De waarheid is dat ik haar niet kan geloven als ze zegt dat ze van me houdt. Als ze een keer is vertrokken, kan ze weer vertrekken. Als ze een keer tegen me kan liegen, kan ze weer liegen. Er is de bottom line-ik hou van haar, maar ik vertrouw haar niet. Ik vertrouw haar niet om niet te rennen en Mila mee te nemen.
(Truth is, I can't believe her when she says she loves me. If she left once, she can leave again. If she can lie to me once, she can lie again. There's the bottom line-I love her but I don't trust her.
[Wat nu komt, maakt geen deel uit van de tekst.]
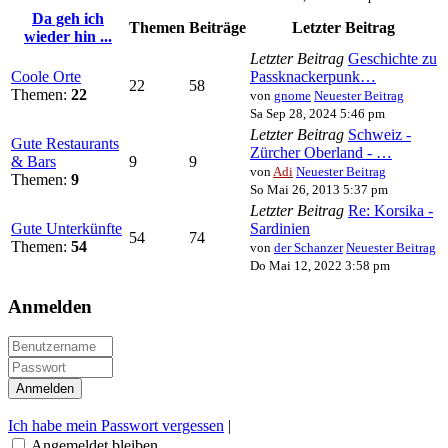
Da geh ich
Themen
Beiträge
Letzter Beitrag
wieder hin ...
Letzter Beitrag
Geschichte zu
Coole Orte
Passknackerpunk…
22
58
Themen:
22
von
gnome
Neuester Beitrag
Sa Sep 28, 2024 5:46 pm
Letzter Beitrag
Schweiz -
Gute Restaurants
Zürcher Oberland - …
& Bars
9
9
von
Adi
Neuester Beitrag
Themen:
9
So Mai 26, 2013 5:37 pm
Letzter Beitrag
Re: Korsika -
Gute Unterkünfte
Sardinien
54
74
Themen:
54
von
der Schanzer
Neuester Beitrag
Do Mai 12, 2022 3:58 pm
Anmelden
Ich habe mein Passwort vergessen
|
Angemeldet bleiben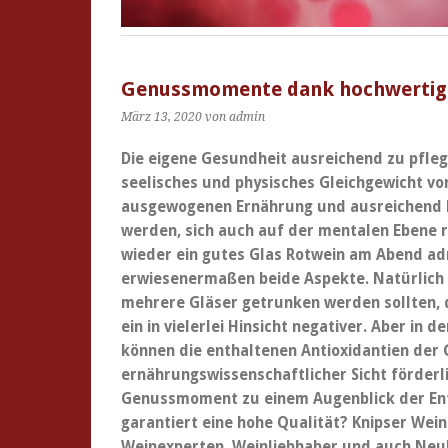
Genussmomente dank hochwertig
März 13, 2020
von admin
Die eigene Gesundheit ausreichend zu pflegen
seelisches und physisches Gleichgewicht v
ausgewogenen Ernährung und ausreichend B
werden, sich auch auf der mentalen Ebene 
wieder ein gutes Glas Rotwein am Abend adr
erwiesenermaßen beide Aspekte. Natürlich b
mehrere Gläser getrunken werden sollten, 
ein in vielerlei Hinsicht negativer. Aber i
können die enthaltenen Antioxidantien der
ernährungswissenschaftlicher Sicht förderl
Genussmoment zu einem Augenblick der En
garantiert eine hohe Qualität? Knipser Wein 
Weinexperten, Weinliebhaber und auch Neul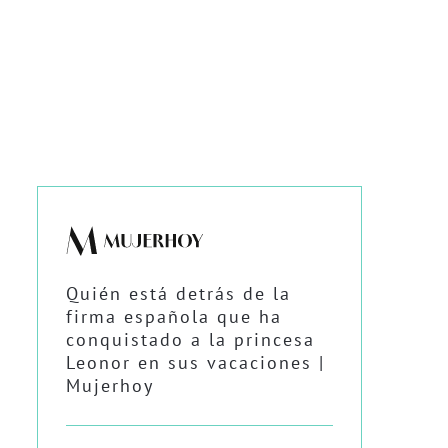
Quién está detrás de la
firma española que ha
conquistado a la princesa
Leonor en sus vacaciones |
Mujerhoy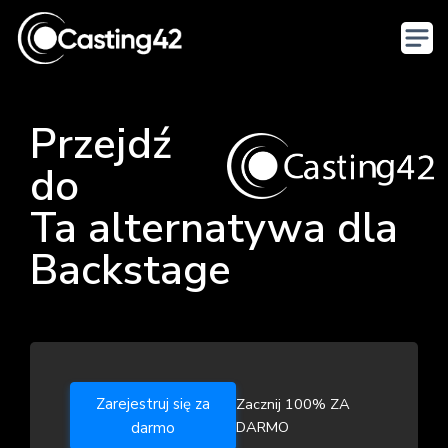
Przejdź
do
Ta alternatywa dla
Backstage
Zarejestruj się za
Zacznij 100% ZA
DARMO
darmo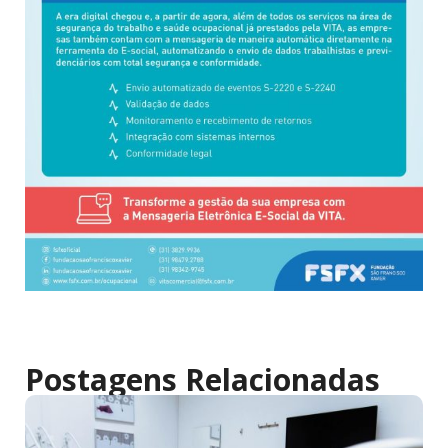
Postagens Relacionadas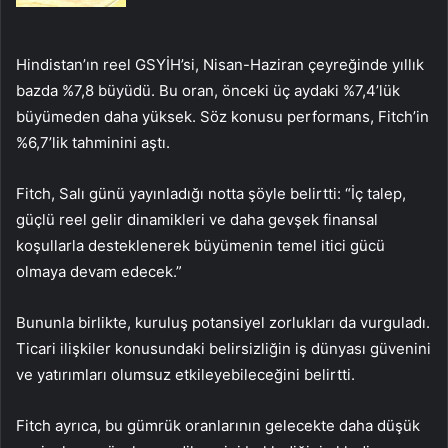
Hindistan’ın reel GSYİH’si, Nisan-Haziran çeyreğinde yıllık
bazda %7,8 büyüdü. Bu oran, önceki üç aydaki %7,4’lük
büyümeden daha yüksek. Söz konusu performans, Fitch’in
%6,7’lik tahminini aştı.
Fitch, Salı günü yayınladığı notta şöyle belirtti: “İç talep,
güçlü reel gelir dinamikleri ve daha gevşek finansal
koşullarla desteklenerek büyümenin temel itici gücü
olmaya devam edecek.”
Bununla birlikte, kuruluş potansiyel zorlukları da vurguladı.
Ticari ilişkiler konusundaki belirsizliğin iş dünyası güvenini
ve yatırımları olumsuz etkileyebileceğini belirtti.
Fitch ayrıca, bu gümrük oranlarının gelecekte daha düşük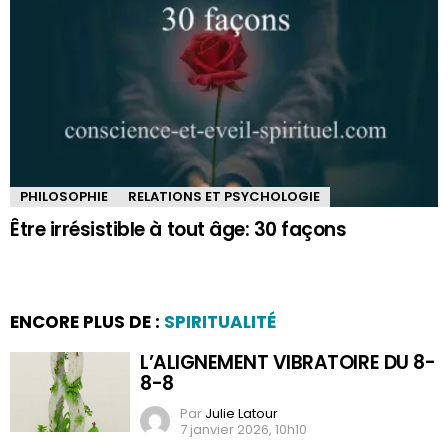
PHILOSOPHIE
RELATIONS ET PSYCHOLOGIE
Être irrésistible à tout âge: 30 façons
ENCORE PLUS DE :
SPIRITUALITÉ
L’ALIGNEMENT VIBRATOIRE DU 8-
8-8
Par
Julie Latour
7 janvier 2026, 10h10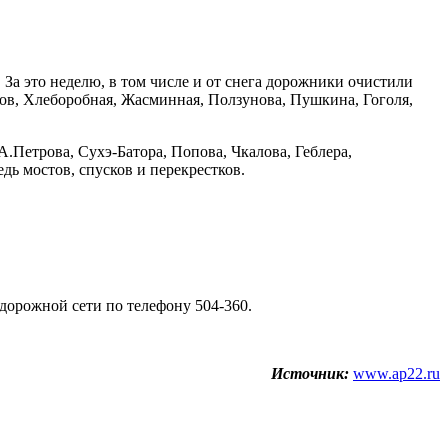
 За это неделю, в том числе и от снега дорожники очистили
ов, Хлеборобная, Жасминная, Ползунова, Пушкина, Гоголя,
.Петрова, Сухэ-Батора, Попова, Чкалова, Геблера,
дь мостов, спусков и перекрестков.
дорожной сети по телефону 504-360.
Источник:
www.ap22.ru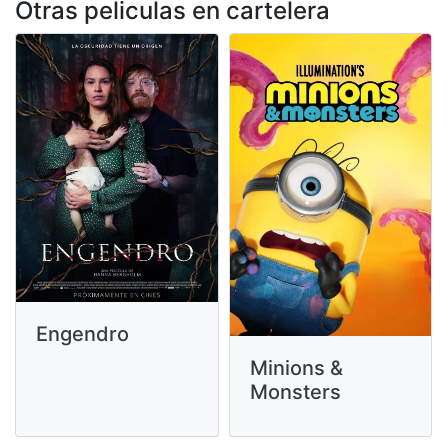
Otras peliculas en cartelera
Engendro
Minions &
Monsters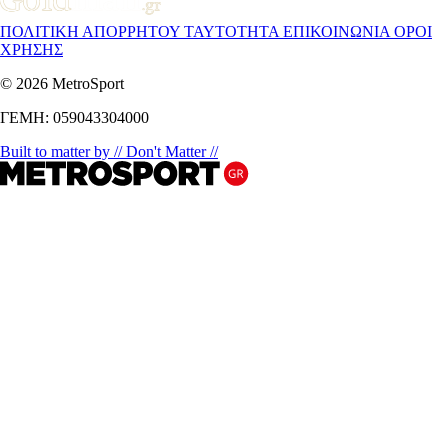
ΠΟΛΙΤΙΚΗ ΑΠΟΡΡΗΤΟΥ
ΤΑΥΤΟΤΗΤΑ
ΕΠΙΚΟΙΝΩΝΙΑ
ΟΡΟΙ
ΧΡΗΣΗΣ
© 2026 MetroSport
ΓΕΜΗ: 059043304000
Built to matter by // Don't Matter //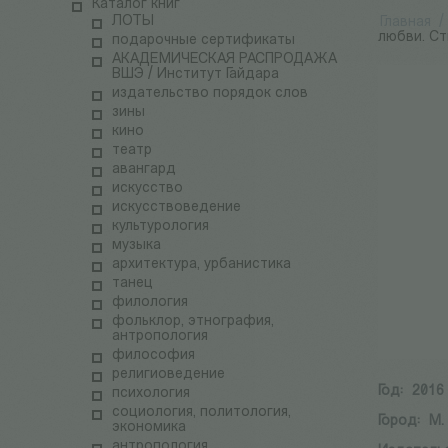
Каталог книг
ЛОТЫ
Главная
/
любви. С
подарочные сертификаты
АКАДЕМИЧЕСКАЯ РАСПРОДАЖА
ВШЭ / Институт Гайдара
издательство порядок слов
зины
кино
театр
авангард
искусство
искусствоведение
культурология
музыка
архитектура, урбанистика
танец
филология
фольклор, этнография,
антропология
философия
религиоведение
Год:
2016
психология
социология, политология,
Город:
М.
экономика
антропология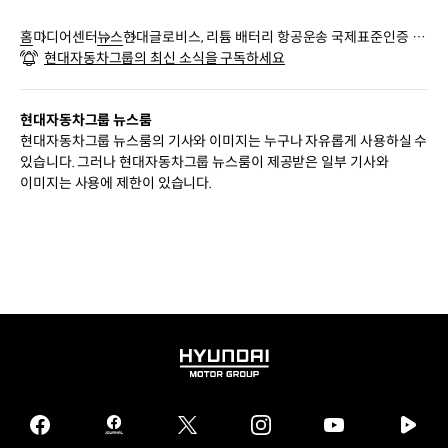
홈
미디어센터
뉴스
현대글로비스, 리튬 배터리 항공운송 국제표준인증 취
현대자동차그룹의 최신 소식을 구독하세요
득
현대자동차그룹 뉴스룸
현대자동차그룹 뉴스룸의 기사와 이미지는 누구나 자유롭게 사용하실 수
있습니다. 그러나 현대자동차그룹 뉴스룸이 제공받은 일부 기사와
이미지는 사용에 제한이 있습니다.
HYUNDAI
MOTOR
GROUP
facebook
hmg
twitter
instagram
youtube
naver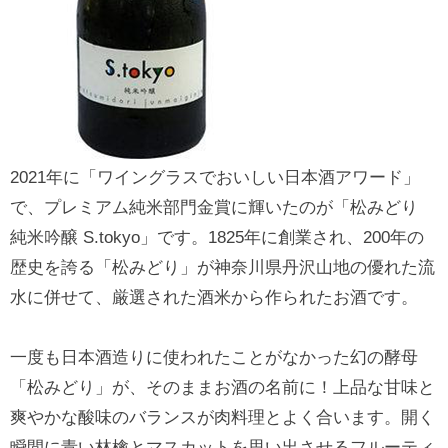
2021年に「ワイングラスでおいしい日本酒アワード」
で、プレミアム純米部門金賞に輝いたのが「松みどり
純米吟醸 S.tokyo」です。1825年に創業され、200年の
歴史を誇る「松みどり」が神奈川県丹沢山地の優れた流
水に併せて、厳選された酒米から作られたお酒です。
一度も日本酒造りに使われたことがなかった幻の酵母
「松みどり」が、そのままお酒の名前に！上品な甘味と
爽やかな酸味のバランスが肉料理とよく合います。開く
瞬間に青い林檎とマスカットを思い出させるフルーティ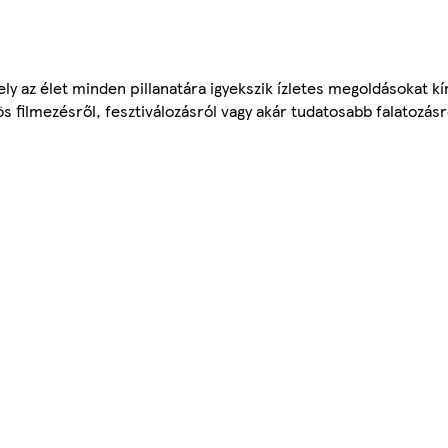
 az élet minden pillanatára igyekszik ízletes megoldásokat kín
 filmezésről, fesztiválozásról vagy akár tudatosabb falatozásró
I don't trust her not to run and take Mila with her.)
De spreker geeft diepe gevoelens van liefde voor een vrouw uit, maar worstelt tegelijkertijd met een diep gebrek aan vertrouwen. Eerdere ervaringen hebben hen ertoe gebracht om aan haar oprechtheid te twijfelen en haar liefdesverklaringen in twijfel te trekken. De angst voor het verlaten opdoemt groot, omdat de mogelijkheid dat ze opnieuw vertrekt angst veroorzaakt.
Dit interne conflict onthult een pijnlijke tweedeling tussen liefde en vertrouwen. Terwijl de spreker emotioneel wordt geïnvesteerd, werpen de herinneringen aan verraad een schaduw over hun relatie. De angst rond het potentiële verlies van zowel de vrouw als haar kind, Mila, versterkt het ongemak en de onzekerheid van de spreker.